→ **What is required**
Print every line from the start of the data, and when you reach the line with "23: (578, 341, 13.38)", include it and stop. Pictures are not part of the copy.

(Working data)

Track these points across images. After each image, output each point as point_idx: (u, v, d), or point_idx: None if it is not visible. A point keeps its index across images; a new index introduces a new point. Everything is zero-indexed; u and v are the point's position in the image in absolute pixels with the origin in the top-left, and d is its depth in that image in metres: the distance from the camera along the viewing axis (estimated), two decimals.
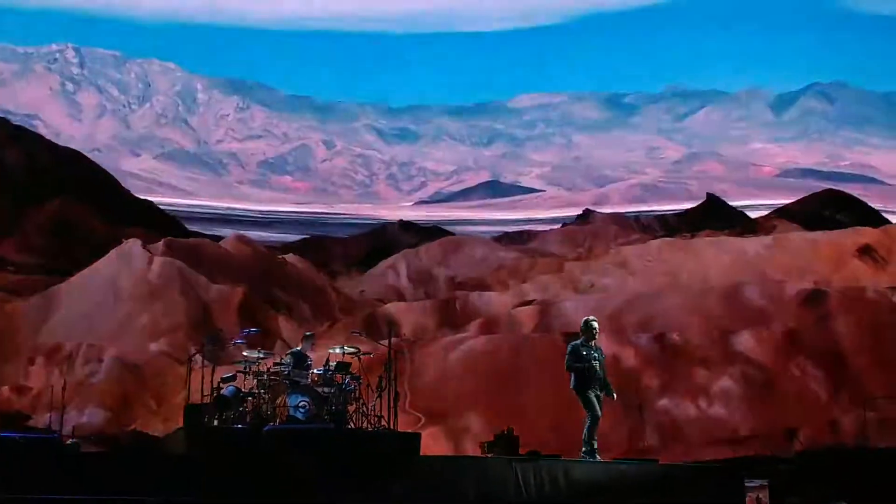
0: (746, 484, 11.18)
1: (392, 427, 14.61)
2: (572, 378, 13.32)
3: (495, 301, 38.90)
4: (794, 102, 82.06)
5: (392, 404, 14.83)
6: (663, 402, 28.37)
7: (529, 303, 36.89)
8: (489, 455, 13.51)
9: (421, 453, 13.32)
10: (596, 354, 13.24)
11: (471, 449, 23.42)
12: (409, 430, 20.08)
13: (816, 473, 11.82)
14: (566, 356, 13.32)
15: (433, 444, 22.72)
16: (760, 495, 10.64)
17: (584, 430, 13.27)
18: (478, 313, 36.61)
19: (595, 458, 13.12)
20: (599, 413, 13.20)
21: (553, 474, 11.76)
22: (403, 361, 26.15)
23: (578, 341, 13.38)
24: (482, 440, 15.58)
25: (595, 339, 13.28)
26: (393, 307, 40.17)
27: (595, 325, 13.30)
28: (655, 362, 28.82)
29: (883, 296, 33.54)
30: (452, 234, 53.20)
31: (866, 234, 41.54)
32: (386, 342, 16.23)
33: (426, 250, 48.62)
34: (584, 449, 13.26)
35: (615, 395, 13.50)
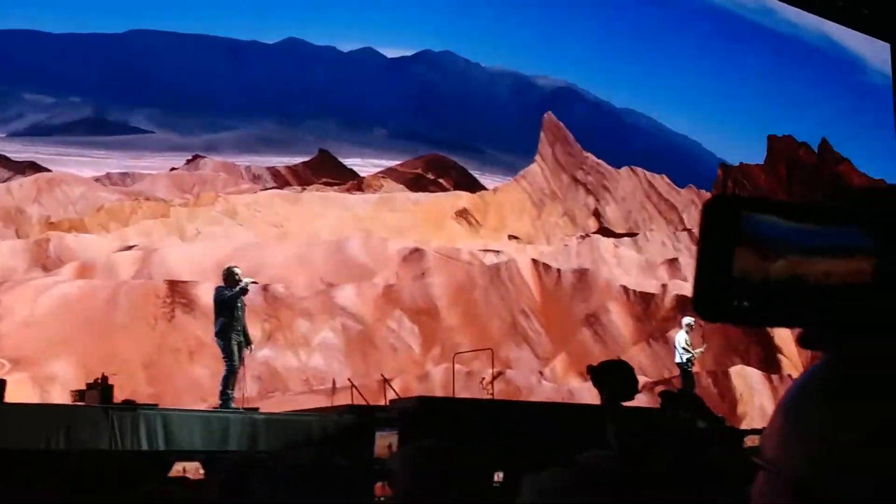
0: (378, 433, 11.34)
1: None
2: (216, 323, 13.16)
3: (94, 244, 36.88)
4: (406, 67, 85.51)
5: None
6: (264, 352, 28.40)
7: (131, 248, 35.43)
8: (80, 404, 12.83)
9: (5, 401, 12.47)
10: (239, 303, 13.19)
11: (59, 398, 22.11)
12: None
13: (428, 420, 12.22)
14: (214, 302, 13.21)
15: (18, 391, 21.19)
16: (391, 441, 10.87)
17: (221, 379, 13.13)
18: (74, 256, 34.52)
19: (229, 408, 12.99)
20: (237, 363, 13.09)
21: (151, 424, 11.37)
22: None
23: (223, 286, 13.27)
24: (73, 389, 14.79)
25: (240, 284, 13.20)
26: None
27: (238, 270, 13.30)
28: (260, 313, 28.76)
29: (475, 257, 35.76)
30: (49, 170, 49.72)
31: (464, 199, 43.92)
32: None
33: (18, 186, 45.04)
34: (220, 399, 13.12)
35: (252, 348, 13.57)
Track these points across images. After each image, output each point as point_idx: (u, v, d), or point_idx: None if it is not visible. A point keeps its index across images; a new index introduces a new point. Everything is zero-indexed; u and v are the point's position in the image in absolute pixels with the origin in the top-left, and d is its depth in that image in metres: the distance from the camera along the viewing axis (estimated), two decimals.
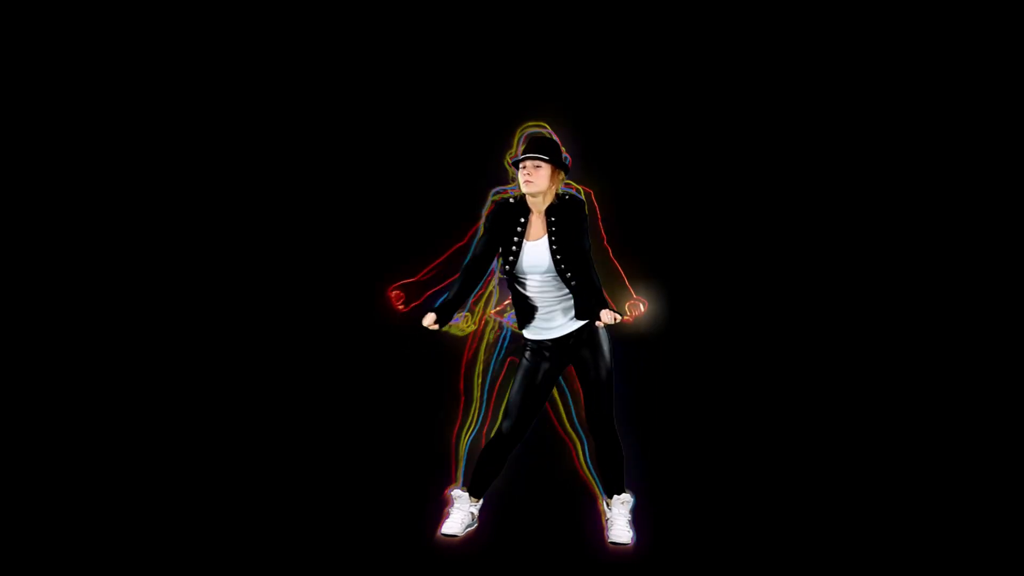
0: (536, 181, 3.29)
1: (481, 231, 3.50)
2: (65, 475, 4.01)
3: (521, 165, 3.32)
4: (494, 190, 3.77)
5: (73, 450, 4.23)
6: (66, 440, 4.28)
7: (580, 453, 3.79)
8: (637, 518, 3.50)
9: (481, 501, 3.55)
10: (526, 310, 3.41)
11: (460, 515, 3.50)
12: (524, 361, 3.44)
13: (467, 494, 3.53)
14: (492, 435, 3.50)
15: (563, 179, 3.38)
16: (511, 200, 3.42)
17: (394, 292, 3.65)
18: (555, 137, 3.59)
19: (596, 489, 3.64)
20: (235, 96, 4.49)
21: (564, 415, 3.83)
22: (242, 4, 4.49)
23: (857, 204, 4.42)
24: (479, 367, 3.82)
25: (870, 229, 4.41)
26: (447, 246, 3.87)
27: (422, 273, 3.70)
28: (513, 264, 3.36)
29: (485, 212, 3.60)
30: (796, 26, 4.42)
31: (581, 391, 3.49)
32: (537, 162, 3.29)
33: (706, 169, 4.43)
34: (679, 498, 3.86)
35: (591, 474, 3.71)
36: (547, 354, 3.40)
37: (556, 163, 3.31)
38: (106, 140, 4.48)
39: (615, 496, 3.48)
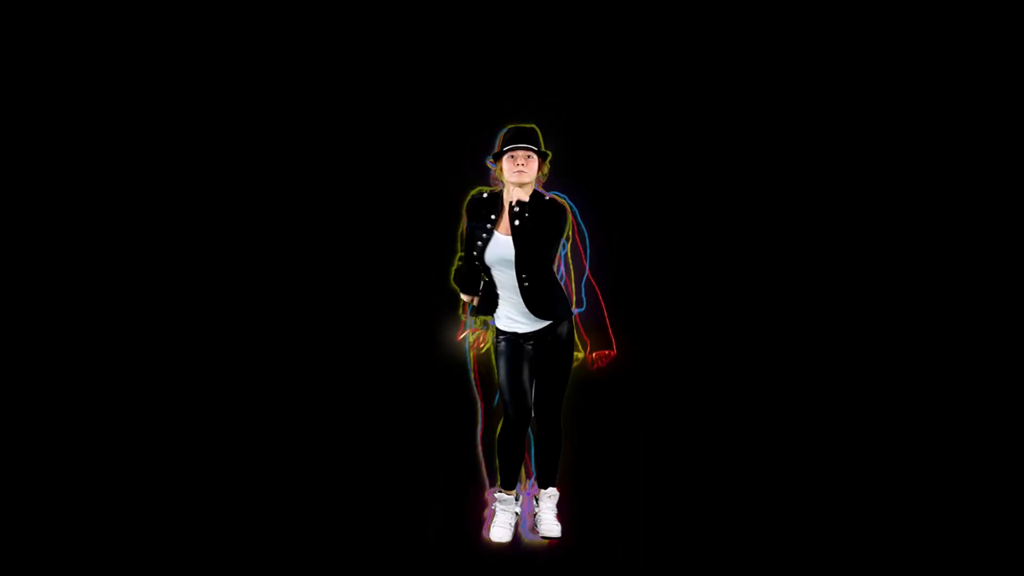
0: (528, 171, 3.32)
1: (462, 227, 3.55)
2: (63, 476, 4.09)
3: (511, 155, 3.32)
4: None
5: (70, 451, 4.29)
6: (62, 440, 4.32)
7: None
8: (630, 517, 3.60)
9: (521, 498, 3.59)
10: (495, 302, 3.46)
11: (506, 517, 3.54)
12: (501, 348, 3.46)
13: (511, 496, 3.54)
14: (500, 426, 3.52)
15: (545, 173, 3.41)
16: (484, 195, 3.45)
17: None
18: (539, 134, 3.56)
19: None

(End Working data)

→ **Solution for this exercise**
Track these points across images. After each image, output each point as point_idx: (u, v, d), or point_idx: None if it is not visible. A point keeps its index across images; a new index introduces a new point. Everything is zero-indexed; u and v are the point's position in the image in absolute pixels with the origin in the top-left, and d is its depth in that image in metres: the distance from the camera along the viewing axis (estimated), two decimals.
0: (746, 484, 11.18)
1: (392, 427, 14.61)
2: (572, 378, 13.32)
3: (495, 301, 38.90)
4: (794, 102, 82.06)
5: (392, 404, 14.83)
6: (663, 402, 28.37)
7: (529, 303, 36.89)
8: (489, 455, 13.51)
9: (421, 453, 13.32)
10: (596, 354, 13.24)
11: (471, 449, 23.42)
12: (409, 430, 20.08)
13: (816, 473, 11.82)
14: (566, 356, 13.32)
15: (433, 444, 22.72)
16: (760, 495, 10.64)
17: (584, 430, 13.27)
18: (478, 313, 36.61)
19: (595, 458, 13.12)
20: (599, 413, 13.20)
21: (553, 474, 11.76)
22: (403, 361, 26.15)
23: (578, 341, 13.38)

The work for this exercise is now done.